I hope that this provision is a fairly simple one to tidy up. Again, I think we all understand the good intentions here, but I would be grateful if the Minister could clear that up. I will leave it to my noble friend Lord Moynihan to raise his amendments.
My Lords, I will be equally brief in proposing my Amendments 187ZA and 187ZB. The drafting of the Bill states that if the regulator takes too long to determine applications for new owners and officers, then the applicants are treated as not suitable under Clause 32(5), through absolutely no fault of their own. This is not aligned with practice in other regulated sectors. It could have an impact on that person wider than purely their involvement in the club and be detrimental to clubs that have only one potential new owner, who is deemed unsuitable purely because the regulator ran out of time.
The change that I propose to Clause 32(5) would reverse the consequence of excessive delay, addressing the inherent unfairness in the current drafting. This is aligned with how statutory time limits on mergers work, for example. If the CMA fails to make a decision within a specified timeline, the merger is automatically allowed. These are clarifying amendments; I very much hope that the Government will see benefit in improving the legislation by accepting them.

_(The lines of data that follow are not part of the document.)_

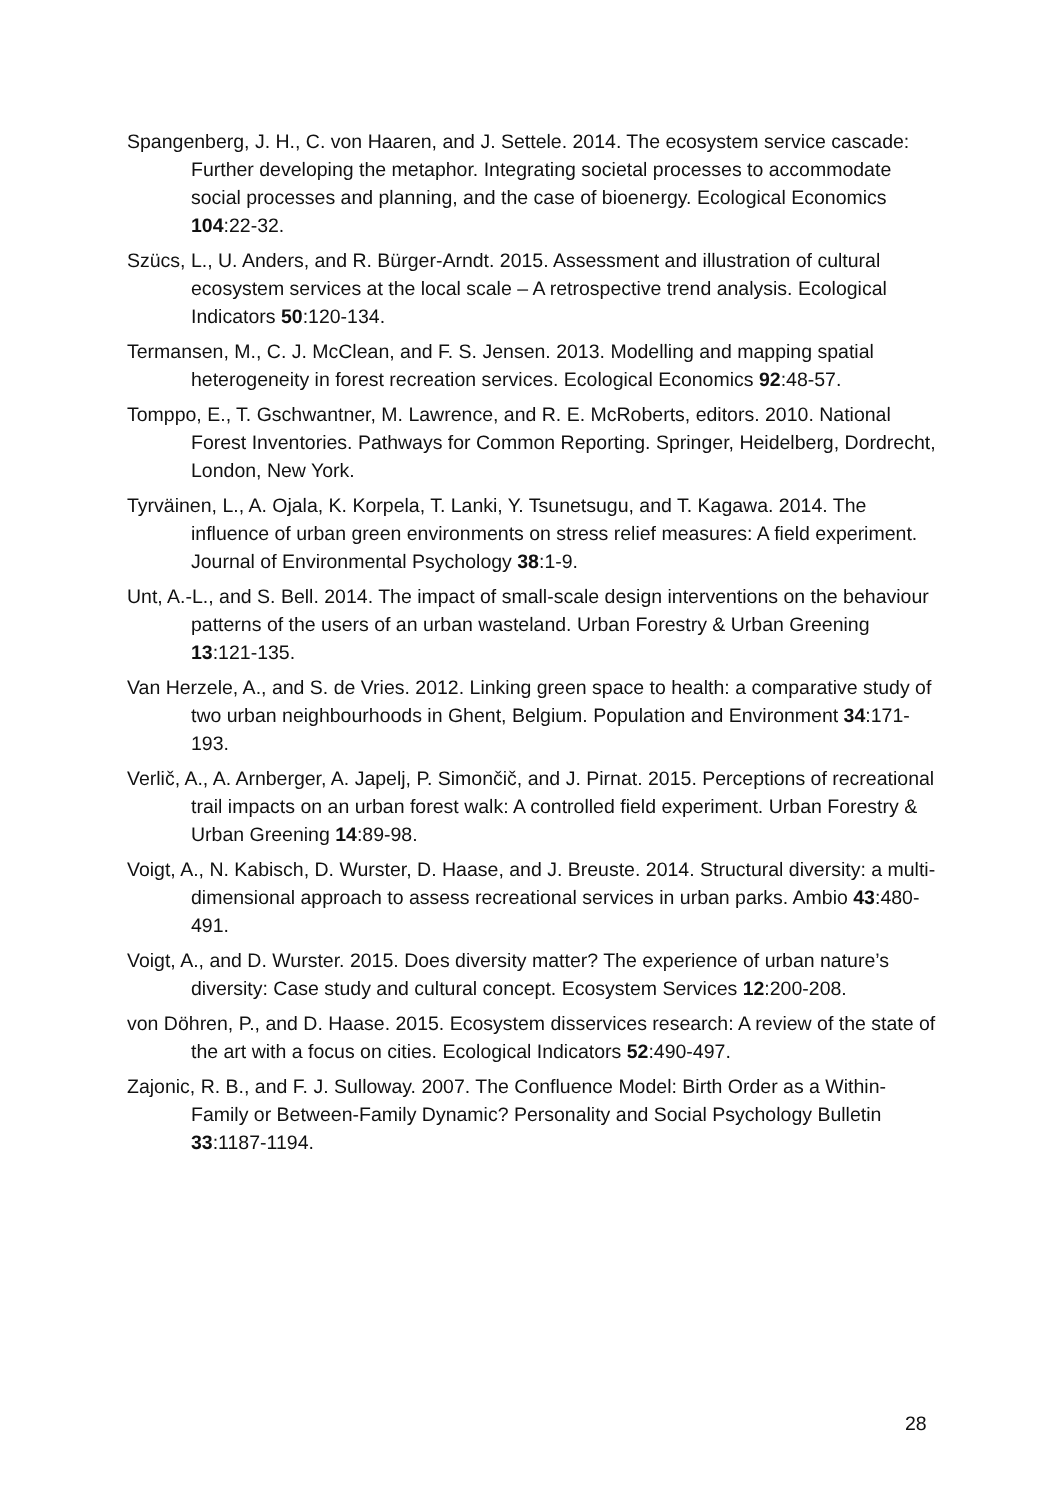Spangenberg, J. H., C. von Haaren, and J. Settele. 2014. The ecosystem service cascade: Further developing the metaphor. Integrating societal processes to accommodate social processes and planning, and the case of bioenergy. Ecological Economics 104:22-32.
Szücs, L., U. Anders, and R. Bürger-Arndt. 2015. Assessment and illustration of cultural ecosystem services at the local scale – A retrospective trend analysis. Ecological Indicators 50:120-134.
Termansen, M., C. J. McClean, and F. S. Jensen. 2013. Modelling and mapping spatial heterogeneity in forest recreation services. Ecological Economics 92:48-57.
Tomppo, E., T. Gschwantner, M. Lawrence, and R. E. McRoberts, editors. 2010. National Forest Inventories. Pathways for Common Reporting. Springer, Heidelberg, Dordrecht, London, New York.
Tyrväinen, L., A. Ojala, K. Korpela, T. Lanki, Y. Tsunetsugu, and T. Kagawa. 2014. The influence of urban green environments on stress relief measures: A field experiment. Journal of Environmental Psychology 38:1-9.
Unt, A.-L., and S. Bell. 2014. The impact of small-scale design interventions on the behaviour patterns of the users of an urban wasteland. Urban Forestry & Urban Greening 13:121-135.
Van Herzele, A., and S. de Vries. 2012. Linking green space to health: a comparative study of two urban neighbourhoods in Ghent, Belgium. Population and Environment 34:171-193.
Verlič, A., A. Arnberger, A. Japelj, P. Simončič, and J. Pirnat. 2015. Perceptions of recreational trail impacts on an urban forest walk: A controlled field experiment. Urban Forestry & Urban Greening 14:89-98.
Voigt, A., N. Kabisch, D. Wurster, D. Haase, and J. Breuste. 2014. Structural diversity: a multi-dimensional approach to assess recreational services in urban parks. Ambio 43:480-491.
Voigt, A., and D. Wurster. 2015. Does diversity matter? The experience of urban nature’s diversity: Case study and cultural concept. Ecosystem Services 12:200-208.
von Döhren, P., and D. Haase. 2015. Ecosystem disservices research: A review of the state of the art with a focus on cities. Ecological Indicators 52:490-497.
Zajonic, R. B., and F. J. Sulloway. 2007. The Confluence Model: Birth Order as a Within-Family or Between-Family Dynamic? Personality and Social Psychology Bulletin 33:1187-1194.
28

I thank noble Lords for this debate and the Minister for her response. While my amendment was anoraky by nature, I think we would all agree that the other amendments tabled by my noble friend Lord Moynihan are quite serious. As the noble Lord, Lord Pannick, mentioned, this is something that happens in all other regulatory environments, and other regulators manage to cater for that in exactly the same situation.
What my noble friend Lord Moynihan is suggesting is not, if the deadline has passed, that an owner is deemed suitable for ever. They will be deemed suitable only until the regulator is able to get round and opine. It would be a pretty silly thing to do for an owner to drag their feet and be awkward, for them to be allowed to do it only to be removed a few months later. That would be a big waste of money for them, and it would be completely illogical for an owner to try to game the system in that way.
So I am afraid that do not quite understand, and I think other noble Lords share in this. I ask the Minister to go back and think more on that, because it has got to be the right case. As the noble Lord, Lord Pannick, pointed out, in a situation where the regulator is not able to pass judgement through their own incompetence, it is the owner, who might be perfectly suitable, who loses out. So I would be grateful if we could consider that further—but at this point I am happy to withdraw.
My Lords, that might be the noble Lord’s interpretation, but, ultimately, it is government that makes law.
My Lords, just to be clear for the record, no law was passed in this instance. In a matter of days the clubs quickly withdrew from the competition because, as my noble friend mentioned, it went down like a lead balloon and fans were up in arms. The Government were nowhere near it. That was a perfect example of where the clubs and the fans regulated themselves.
My Lords, I have a very strong recollection of this because I wrote an article the day after the proposal came, which was published, like many articles at the time, and I remember that the very next day the proposal was withdrawn. It had nothing to do with the Government. By the way, I was not a politician at the time; some would say I am not one now, but it had nothing to do with Governments or Parliaments.